Its brutal running game shift in style was put in place months and months ago. Ditto the defensive changes. We all heard how the Patriots defense was old and slow and soft. But the addition of a shut down corner in Stephon Gilmore was a great example of Belichick making one trade which allowed for the whole defensive philosophy to morph into something more aggressive up front, because pressure was eased at the back.

When it came to the big games, Belichick showed why he is the master. In the Conference Game he seriously blunted the explosive Kansas offense with his schemes. In the Super Bowl he turned Goff into a rabbit in the headlights with coverage change ups and an aggressive, stunting defensive line. When it really was on the line, Goff found the game’s first all out blitz raining down on him and the conclusion of that play pretty much closed the book on the Rams.

Belichick Compared

Belichick in the pantheon of NFL coaches? The best: to deliver such a winning run in such a short time in the era of the salary cap clinches it for me. In other sports, John Wooden’s ten NCAA basketball titles in twelve years is stout, but the eco system of college sports can lend itself to dynasties more easily than the pro game. Nick Saban, the close friend of Belichick and another process-driven coach, is highly impressive but again Alabama have a seriously tilted playing field with their recruiting clout.

In non-US sports, football’s Sir Alex Ferguson, 13 league titles and two European Champions titles in 26 years, 38 cup wins and titles in total. I’m a huge Ferguson fan, but he had the financial firepower of one the world’s largest sporting commercial operations behind him. I would like to select a New Zealand All Blacks coach, but there the culture and process has outlasted several coaches, although Steve Hansen the incumbent, is better than most in my view.

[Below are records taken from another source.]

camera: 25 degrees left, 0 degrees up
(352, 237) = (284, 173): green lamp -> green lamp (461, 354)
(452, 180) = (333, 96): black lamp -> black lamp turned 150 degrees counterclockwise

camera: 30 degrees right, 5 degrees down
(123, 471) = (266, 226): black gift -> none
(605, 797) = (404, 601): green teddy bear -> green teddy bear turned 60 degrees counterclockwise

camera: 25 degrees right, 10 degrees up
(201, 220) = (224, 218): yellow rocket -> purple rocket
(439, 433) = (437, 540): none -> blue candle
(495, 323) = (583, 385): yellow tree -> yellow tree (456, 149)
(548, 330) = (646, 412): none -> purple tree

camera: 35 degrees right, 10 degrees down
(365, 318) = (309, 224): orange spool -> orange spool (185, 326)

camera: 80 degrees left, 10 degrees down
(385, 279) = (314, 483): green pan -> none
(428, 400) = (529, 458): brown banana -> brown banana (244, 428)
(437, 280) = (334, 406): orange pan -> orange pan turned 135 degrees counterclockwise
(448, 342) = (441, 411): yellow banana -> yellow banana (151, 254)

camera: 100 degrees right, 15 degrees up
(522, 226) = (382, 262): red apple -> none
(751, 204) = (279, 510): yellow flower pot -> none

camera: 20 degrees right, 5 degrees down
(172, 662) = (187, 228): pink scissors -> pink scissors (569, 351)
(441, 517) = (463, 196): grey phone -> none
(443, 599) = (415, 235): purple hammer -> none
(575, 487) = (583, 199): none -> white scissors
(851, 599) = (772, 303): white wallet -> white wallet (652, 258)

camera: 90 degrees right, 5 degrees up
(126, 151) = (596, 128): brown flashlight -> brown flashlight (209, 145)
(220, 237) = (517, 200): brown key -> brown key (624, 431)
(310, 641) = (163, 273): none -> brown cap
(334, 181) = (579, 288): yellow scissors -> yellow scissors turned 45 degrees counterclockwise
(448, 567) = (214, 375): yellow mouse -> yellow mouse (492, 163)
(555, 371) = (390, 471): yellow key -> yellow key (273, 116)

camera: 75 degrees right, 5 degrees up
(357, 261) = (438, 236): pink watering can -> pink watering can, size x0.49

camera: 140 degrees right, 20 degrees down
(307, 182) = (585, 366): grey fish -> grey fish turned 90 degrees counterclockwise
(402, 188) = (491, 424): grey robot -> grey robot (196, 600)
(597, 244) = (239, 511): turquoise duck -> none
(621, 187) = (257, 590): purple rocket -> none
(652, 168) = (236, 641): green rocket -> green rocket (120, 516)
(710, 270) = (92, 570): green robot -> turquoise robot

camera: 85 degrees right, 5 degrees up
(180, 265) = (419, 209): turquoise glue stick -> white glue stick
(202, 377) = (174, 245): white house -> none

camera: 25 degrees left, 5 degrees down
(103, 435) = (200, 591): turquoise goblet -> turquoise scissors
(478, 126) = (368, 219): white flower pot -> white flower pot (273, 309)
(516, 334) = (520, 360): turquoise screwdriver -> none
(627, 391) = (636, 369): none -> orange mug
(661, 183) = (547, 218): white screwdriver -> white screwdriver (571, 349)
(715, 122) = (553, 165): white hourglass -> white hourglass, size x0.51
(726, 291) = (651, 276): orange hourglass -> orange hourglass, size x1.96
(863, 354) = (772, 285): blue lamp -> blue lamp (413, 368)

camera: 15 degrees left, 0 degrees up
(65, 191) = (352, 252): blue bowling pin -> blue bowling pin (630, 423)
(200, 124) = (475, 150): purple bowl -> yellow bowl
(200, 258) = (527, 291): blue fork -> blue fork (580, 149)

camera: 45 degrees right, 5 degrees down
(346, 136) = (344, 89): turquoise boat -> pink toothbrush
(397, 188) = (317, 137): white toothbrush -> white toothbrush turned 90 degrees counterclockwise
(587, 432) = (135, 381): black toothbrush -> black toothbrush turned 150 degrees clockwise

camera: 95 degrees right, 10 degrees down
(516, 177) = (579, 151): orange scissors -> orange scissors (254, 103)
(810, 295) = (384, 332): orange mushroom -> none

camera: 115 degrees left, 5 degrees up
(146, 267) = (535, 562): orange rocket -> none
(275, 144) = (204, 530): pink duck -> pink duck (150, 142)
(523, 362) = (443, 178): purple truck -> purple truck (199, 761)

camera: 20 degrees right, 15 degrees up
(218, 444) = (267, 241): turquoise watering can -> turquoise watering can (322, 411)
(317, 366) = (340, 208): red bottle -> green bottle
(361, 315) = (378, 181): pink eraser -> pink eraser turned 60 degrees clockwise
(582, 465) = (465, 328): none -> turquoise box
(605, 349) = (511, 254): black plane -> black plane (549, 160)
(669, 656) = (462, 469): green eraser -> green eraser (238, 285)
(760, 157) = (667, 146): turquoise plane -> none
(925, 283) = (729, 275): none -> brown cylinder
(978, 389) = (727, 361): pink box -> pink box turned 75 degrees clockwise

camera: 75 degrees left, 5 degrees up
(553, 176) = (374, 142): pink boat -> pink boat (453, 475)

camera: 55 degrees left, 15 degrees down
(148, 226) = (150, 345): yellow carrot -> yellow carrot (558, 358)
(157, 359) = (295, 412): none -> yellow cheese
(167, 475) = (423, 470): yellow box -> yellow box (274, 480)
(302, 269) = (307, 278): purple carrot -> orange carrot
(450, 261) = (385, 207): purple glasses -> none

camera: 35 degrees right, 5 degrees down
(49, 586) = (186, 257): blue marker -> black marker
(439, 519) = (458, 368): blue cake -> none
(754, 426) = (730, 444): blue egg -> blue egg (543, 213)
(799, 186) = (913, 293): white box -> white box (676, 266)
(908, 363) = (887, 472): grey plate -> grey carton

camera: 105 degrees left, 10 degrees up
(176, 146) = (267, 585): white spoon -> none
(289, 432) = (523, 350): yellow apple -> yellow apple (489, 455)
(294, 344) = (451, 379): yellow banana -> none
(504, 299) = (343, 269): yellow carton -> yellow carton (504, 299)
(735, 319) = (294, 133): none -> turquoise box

Bill Belichick sideline Super Bowl LIII focusing on next play

GOAT: Brady, Belichick Or Both?

GOATs? I would give Bill Belichick the Greatest Of All Time award as an NFL coach without hesitation. He is as good as anyone in coaching, any sport. I can’t even think of who stands alongside him. I’ll go with Coaching GOAT. Tom Brady is much more difficult, an NFL GOAT when Super Bowl wins are the yardstick. The ultimate cold eyed closer of the pressure game and for me the quarterback GOAT, no doubt. Within sport more widely, I’m less sure. My resistance comes from the Belichick factor. Would Brady have won six under any other coach? – not a chance. Would Federer have won 20 Grand Slams regardless of coach – for sure.

Closing out, the big question is how long can the New England Patriots dynasty continue? A 41 year old Super Bowl winning quarterback is incredible. He wants to play until he is 45 and has had a golden run when it comes to avoiding serious injury. But one day it won’t be there and I hope we don’t see him overstay. There are few sadder sights in sport than the great who doesn’t know when to hang up the gloves or shoes. Belichick for sure will continue to coach for at least five more years. Now we all know the game is up for New England, next year Mahomes and the Chiefs will take them to the woodshed. We’ve heard that before though.